EXERCISE GOAL>
Provide only the number of lines below that hold "Hall".

[THE RECORDS]

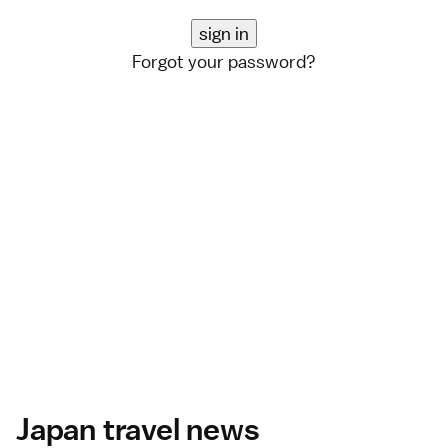
Forgot your password?
Japan travel news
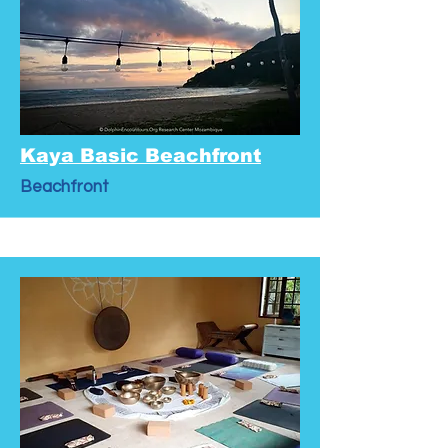
Kaya Basic Beachfront
Beachfront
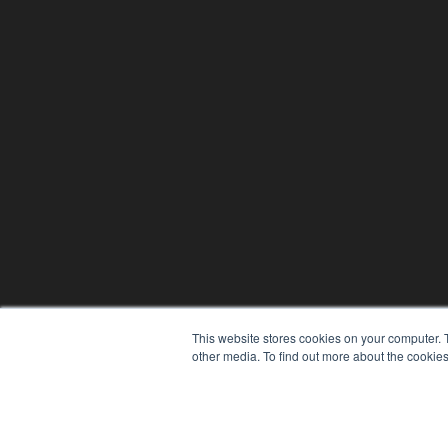
This website stores cookies on your computer. 
other media. To find out more about the cookies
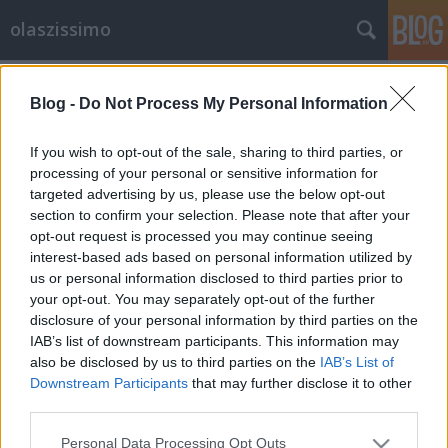
olaszissimo
Címkék
»
Uomini_contro
Blog -
Do Not Process My Personal Information
Uomini Contro (1970)
olaszissimo
•
2014. július 28.
0
If you wish to opt-out of the sale, sharing to third parties, or
processing of your personal or sensitive information for
targeted advertising by us, please use the below opt-out
Uomini Contro, una coproduzione italo-jugoslava
section to confirm your selection. Please note that after your
del 1970, è la denuncia dell'assurdità della guerra e
opt-out request is processed you may continue seeing
della folle disciplina militare: la pellicola fu
interest-based ads based on personal information utilized by
accusata di vilipendio dell'esercito e boicottata, a
us or personal information disclosed to third parties prior to
dispetto della qualità e del cast d'eccezione. Infatti
your opt-out. You may separately opt-out of the further
tra i vari protagonosti del film c'è…
disclosure of your personal information by third parties on the
IAB’s list of downstream participants. This information may
also be disclosed by us to third parties on the
IAB’s List of
Downstream Participants
that may further disclose it to other
third parties.
Please note that this website/app uses one or more Google
Personal Data Processing Opt Outs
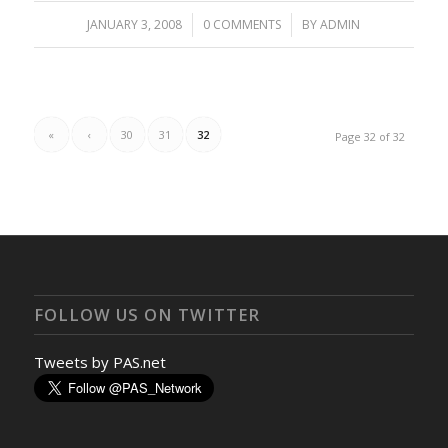
JANUARY 3, 2008
/
0 COMMENTS
/
BY
ADMIN
«
‹
30
31
32
Page 32 of 32
FOLLOW US ON TWITTER
Tweets by PAS.net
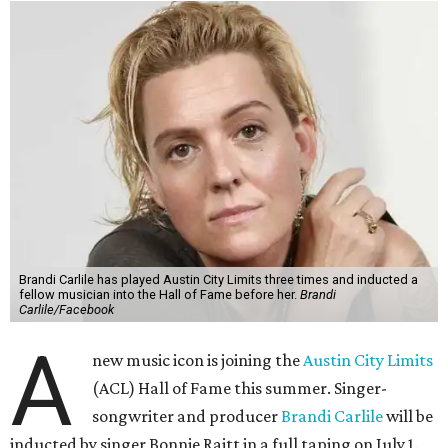
Brandi Carlile has played Austin City Limits three times and inducted a
fellow musician into the Hall of Fame before her.
Brandi
Carlile/Facebook
A
new music icon is joining the
Austin City Limits
(ACL) Hall of Fame this summer. Singer-
songwriter and producer
Brandi Carlile
will be
inducted by singer Bonnie Raitt in a full taping on July 1.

[/THE RECORDS]

THE ANSWER>
2